Allvin: USAF Sticking to 100 B-21s as It Considers Something New

The Air Force isn’t looking to buy more than 100 B-21s because it may come up with something better by the time all those aircraft are built, Air Force Chief of Staff Gen. David W. Allvin told the Senate Armed Services Committee on April 16.

While the B-21 “is the future of our bomber force,” Allvin told the SASC that fresher, more effective technology may appear before the planned B-21 production run is complete, making the Air Force hesitant to commit to any more just yet.

One hundred B-21s “is the program of record,” Allvin said under questioning from Sen. Mike Rounds (R-S.D.). Northrop Grumman is the B-21 prime contractor.

“I think we’re not going to reach that number until probably the mid-2030s and beyond,” he said. “I think there are other technological advancements that we would see to be able to augment that and have a better mix … before we commit to that as being the platform” that will serve as the backbone of the future bomber force “beyond that.”

The original, 2015 requirement for the B-21 was 80-100 airframes, and it was upgraded to “at least 100” in more recent years. Heads of Global Strike Command and various think tanks have voiced a requirement for as many as 225-250 B-21s, but the Air Force has stuck to 100, as part of a fleet that also includes 75 B-52s and 45 B-1Bs until the early 2030s. The Air Force’s stated goal has been to neck down to just the B-21 and the B-52 as its bomber force.  

Allvin did not elaborate on what other technologies the Air Force is considering to “augment” the B-21 force.

His comment that the full B-21 production run of 100 will not be achieved until the mid-to-late 2030s underscores that the bomber won’t be built at a very aggressive rate, suggesting an annual production of less than 10 airframes per year. Pentagon acquisition and sustainment chief William LaPlante recently said that the B-21’s production rate was deliberately set at a low level to protect it from budget cuts.
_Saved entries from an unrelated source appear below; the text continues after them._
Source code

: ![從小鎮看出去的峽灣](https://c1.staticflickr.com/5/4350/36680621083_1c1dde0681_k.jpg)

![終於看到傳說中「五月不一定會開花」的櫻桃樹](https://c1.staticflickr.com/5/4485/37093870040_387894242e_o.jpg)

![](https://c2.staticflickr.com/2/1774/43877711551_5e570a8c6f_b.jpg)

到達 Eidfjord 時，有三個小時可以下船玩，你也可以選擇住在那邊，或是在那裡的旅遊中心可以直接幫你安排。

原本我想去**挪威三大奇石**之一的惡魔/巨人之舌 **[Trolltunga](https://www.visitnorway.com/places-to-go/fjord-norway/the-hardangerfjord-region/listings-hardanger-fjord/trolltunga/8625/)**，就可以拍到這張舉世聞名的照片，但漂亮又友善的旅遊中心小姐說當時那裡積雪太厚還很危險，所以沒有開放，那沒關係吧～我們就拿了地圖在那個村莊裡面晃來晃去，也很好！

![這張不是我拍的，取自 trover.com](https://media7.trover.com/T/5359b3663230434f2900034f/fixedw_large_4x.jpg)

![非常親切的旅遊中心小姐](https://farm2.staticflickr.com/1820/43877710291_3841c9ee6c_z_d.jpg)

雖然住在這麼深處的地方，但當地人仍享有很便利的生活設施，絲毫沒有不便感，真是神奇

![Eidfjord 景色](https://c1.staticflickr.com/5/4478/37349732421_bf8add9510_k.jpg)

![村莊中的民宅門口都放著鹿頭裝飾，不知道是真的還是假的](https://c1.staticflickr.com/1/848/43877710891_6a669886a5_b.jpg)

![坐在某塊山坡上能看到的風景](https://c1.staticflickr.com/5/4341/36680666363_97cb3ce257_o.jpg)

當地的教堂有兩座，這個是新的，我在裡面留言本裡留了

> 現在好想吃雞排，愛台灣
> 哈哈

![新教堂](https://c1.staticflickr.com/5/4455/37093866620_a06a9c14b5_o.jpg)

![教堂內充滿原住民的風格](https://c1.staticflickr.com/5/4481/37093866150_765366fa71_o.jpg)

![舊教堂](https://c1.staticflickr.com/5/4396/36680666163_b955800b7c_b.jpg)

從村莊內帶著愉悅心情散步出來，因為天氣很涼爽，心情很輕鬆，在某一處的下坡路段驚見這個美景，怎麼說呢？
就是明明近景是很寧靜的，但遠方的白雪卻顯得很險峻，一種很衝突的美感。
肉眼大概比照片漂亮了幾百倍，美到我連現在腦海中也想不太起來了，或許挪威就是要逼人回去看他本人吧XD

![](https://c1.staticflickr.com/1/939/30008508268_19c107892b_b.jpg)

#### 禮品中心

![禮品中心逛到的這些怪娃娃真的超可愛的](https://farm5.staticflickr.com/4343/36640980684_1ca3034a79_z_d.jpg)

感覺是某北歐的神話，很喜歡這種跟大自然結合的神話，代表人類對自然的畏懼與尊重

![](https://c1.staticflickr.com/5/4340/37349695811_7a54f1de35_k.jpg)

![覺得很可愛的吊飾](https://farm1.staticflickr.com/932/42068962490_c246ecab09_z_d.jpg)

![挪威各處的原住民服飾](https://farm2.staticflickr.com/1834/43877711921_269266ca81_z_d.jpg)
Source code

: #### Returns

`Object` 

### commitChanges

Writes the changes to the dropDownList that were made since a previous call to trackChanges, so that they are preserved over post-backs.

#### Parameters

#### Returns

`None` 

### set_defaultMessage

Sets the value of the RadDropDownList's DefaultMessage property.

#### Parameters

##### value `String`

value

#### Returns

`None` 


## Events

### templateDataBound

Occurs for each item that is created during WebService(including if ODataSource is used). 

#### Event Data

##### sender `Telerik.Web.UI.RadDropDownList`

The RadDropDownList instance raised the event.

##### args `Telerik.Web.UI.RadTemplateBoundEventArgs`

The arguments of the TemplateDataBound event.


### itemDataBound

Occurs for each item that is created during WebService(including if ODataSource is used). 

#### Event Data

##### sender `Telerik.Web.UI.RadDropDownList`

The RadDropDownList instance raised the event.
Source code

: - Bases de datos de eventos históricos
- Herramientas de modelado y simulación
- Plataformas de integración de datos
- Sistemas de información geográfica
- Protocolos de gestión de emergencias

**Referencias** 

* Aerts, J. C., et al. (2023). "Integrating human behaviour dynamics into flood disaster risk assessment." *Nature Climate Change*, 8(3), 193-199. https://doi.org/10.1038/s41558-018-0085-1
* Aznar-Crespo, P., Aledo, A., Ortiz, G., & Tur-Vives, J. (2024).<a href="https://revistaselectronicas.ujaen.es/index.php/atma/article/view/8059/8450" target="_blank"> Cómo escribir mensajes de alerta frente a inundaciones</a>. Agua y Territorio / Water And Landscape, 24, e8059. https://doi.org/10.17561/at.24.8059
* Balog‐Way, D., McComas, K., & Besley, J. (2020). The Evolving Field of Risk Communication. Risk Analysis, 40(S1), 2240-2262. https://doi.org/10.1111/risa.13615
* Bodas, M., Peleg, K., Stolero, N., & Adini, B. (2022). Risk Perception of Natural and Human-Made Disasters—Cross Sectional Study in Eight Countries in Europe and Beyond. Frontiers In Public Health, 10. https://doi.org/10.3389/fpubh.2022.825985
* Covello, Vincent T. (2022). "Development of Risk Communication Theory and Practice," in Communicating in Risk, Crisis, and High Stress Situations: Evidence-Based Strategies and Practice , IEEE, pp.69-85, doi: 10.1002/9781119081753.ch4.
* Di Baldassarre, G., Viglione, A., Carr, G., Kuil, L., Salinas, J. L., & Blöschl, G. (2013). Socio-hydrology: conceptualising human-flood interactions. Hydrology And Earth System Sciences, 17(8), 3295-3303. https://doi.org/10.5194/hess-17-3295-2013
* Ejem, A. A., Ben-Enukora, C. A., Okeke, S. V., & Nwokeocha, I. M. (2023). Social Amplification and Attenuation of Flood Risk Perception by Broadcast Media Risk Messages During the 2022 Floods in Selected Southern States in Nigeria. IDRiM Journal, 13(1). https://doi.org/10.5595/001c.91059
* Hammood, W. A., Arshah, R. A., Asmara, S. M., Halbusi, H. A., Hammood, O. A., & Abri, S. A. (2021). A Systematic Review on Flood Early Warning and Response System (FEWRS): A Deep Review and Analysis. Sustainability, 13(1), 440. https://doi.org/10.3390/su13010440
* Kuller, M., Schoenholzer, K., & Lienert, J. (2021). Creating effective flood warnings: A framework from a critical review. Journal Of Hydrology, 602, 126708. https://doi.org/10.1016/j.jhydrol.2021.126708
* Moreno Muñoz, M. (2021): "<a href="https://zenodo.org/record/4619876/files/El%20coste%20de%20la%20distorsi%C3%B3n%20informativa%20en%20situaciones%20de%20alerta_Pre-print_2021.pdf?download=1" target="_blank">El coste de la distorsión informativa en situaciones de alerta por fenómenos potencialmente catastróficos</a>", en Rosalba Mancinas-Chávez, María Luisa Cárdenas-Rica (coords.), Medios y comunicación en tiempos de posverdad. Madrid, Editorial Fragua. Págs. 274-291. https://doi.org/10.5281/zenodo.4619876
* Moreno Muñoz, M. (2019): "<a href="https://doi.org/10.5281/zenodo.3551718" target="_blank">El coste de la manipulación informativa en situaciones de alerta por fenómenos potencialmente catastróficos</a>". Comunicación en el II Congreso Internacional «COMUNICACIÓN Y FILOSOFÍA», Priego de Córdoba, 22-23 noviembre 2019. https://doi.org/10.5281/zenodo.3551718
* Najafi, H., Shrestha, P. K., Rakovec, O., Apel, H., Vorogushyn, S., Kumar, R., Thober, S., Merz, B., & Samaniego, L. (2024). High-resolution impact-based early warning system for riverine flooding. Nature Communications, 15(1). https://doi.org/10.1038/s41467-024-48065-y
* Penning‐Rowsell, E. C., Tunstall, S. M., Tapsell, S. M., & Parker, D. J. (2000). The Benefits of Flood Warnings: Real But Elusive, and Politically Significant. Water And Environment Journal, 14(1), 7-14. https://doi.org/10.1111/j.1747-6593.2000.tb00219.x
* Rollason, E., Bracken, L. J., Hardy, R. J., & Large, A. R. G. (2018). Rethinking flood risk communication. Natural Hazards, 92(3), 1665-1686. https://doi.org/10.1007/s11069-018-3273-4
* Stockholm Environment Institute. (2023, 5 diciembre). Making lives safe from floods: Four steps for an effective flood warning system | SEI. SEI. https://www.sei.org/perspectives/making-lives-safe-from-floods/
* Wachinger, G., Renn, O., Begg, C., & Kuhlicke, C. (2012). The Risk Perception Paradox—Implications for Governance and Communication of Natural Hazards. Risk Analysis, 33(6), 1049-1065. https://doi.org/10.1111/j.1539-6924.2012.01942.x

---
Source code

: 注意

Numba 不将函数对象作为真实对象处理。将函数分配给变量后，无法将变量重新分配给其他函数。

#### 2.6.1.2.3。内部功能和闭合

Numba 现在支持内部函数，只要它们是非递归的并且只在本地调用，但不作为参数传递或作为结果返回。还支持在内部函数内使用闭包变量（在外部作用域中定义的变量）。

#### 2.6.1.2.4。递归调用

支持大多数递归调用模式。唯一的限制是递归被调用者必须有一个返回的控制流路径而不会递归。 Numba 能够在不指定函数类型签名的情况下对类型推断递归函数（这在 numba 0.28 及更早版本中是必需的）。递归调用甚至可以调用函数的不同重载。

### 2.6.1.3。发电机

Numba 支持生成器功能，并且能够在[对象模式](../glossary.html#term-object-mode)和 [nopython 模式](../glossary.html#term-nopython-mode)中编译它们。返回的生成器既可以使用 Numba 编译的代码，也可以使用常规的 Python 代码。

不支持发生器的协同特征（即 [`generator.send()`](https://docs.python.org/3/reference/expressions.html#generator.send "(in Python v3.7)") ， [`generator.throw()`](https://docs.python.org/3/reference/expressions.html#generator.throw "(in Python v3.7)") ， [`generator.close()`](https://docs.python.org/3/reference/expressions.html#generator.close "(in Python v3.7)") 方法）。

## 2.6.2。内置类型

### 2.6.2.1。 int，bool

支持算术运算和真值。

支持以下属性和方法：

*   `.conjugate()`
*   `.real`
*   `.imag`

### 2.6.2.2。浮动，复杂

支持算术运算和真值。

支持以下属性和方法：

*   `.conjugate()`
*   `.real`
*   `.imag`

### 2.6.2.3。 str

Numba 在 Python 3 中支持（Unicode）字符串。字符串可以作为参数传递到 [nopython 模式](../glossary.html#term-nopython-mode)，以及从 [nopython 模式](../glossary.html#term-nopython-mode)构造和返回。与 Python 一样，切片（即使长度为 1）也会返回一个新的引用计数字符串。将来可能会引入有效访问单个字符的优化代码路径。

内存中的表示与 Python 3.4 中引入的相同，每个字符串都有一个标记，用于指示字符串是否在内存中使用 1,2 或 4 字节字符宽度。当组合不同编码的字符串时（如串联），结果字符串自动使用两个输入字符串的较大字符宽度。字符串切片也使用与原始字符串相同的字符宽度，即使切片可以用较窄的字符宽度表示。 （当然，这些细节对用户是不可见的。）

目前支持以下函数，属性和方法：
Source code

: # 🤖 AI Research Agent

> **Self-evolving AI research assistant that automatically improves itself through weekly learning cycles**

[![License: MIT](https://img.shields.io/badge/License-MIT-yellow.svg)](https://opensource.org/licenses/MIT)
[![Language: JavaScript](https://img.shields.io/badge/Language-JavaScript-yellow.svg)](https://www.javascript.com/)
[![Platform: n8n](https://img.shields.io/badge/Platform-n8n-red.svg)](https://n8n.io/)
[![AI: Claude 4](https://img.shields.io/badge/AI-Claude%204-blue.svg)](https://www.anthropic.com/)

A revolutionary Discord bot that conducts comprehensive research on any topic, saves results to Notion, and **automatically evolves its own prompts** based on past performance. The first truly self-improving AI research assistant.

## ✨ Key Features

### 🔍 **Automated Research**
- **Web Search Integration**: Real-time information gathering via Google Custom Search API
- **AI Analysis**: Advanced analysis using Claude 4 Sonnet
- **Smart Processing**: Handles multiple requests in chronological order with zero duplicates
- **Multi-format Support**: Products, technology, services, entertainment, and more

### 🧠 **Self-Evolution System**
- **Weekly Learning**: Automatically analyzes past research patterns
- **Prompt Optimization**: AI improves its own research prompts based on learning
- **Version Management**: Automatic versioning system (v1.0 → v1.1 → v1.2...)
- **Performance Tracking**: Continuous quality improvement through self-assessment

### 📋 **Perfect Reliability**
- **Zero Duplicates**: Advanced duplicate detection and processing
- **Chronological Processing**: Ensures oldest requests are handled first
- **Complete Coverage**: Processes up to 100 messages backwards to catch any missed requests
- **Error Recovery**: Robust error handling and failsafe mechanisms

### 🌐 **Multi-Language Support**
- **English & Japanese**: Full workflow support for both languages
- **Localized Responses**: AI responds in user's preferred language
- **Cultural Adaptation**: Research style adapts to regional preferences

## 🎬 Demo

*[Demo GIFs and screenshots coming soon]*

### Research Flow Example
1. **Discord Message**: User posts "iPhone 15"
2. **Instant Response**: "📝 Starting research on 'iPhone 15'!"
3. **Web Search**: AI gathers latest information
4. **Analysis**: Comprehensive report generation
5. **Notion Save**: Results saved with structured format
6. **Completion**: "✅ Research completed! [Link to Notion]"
Air Force Secretary Frank Kendall, also testifying before the SASC, said the largely secret B-21 is “moving forward.”

“We’re pretty happy with the progress,” Kendall said. “I’m always very careful about saying positive things about programs and development … they all have risk.

But Kendall did express cautious optimism.

The “B-21 has been performing close to the original schedule and costs and delivering capability,” he said. “It’s in testing. We just had the milestone C approval to enter low-rate production.”

That approval was given by LaPlante in December after the B-21 made its first flight in November of 2023. The Air Force has subsequently acknowledged only one further test flight, although more are likely to have been flown. Northrop officials have said that once the airplane flew the first time, a high-frequency flight test schedule would ensue.

In announcing the low-rate production schedule, LaPlante said through a spokesperson that “one of the key attributes of this program has been designing for production from the start—and at scale—to provide a credible deterrent … if you don’t produce and field to warfighters at scale, the capability doesn’t really matter.”

The Pentagon did not specify any of the terms of Northrop’s B-21 production contract, citing classification. To date, the Air Force has still not even disclosed whether the bomber has two or four engines.

Two years ago, Kendall voiced the idea of developing an uncrewed adjunct to the B-21 in the conventional deep strike/nuclear mission, but later shelved that idea as being “not cost-effective.” However, the B-21 has been characterized from its inception as being part of a “family of long-range strike systems” acknowledged to include some kind of flying armed or electronic warfare escorts communications relay aircraft, or both.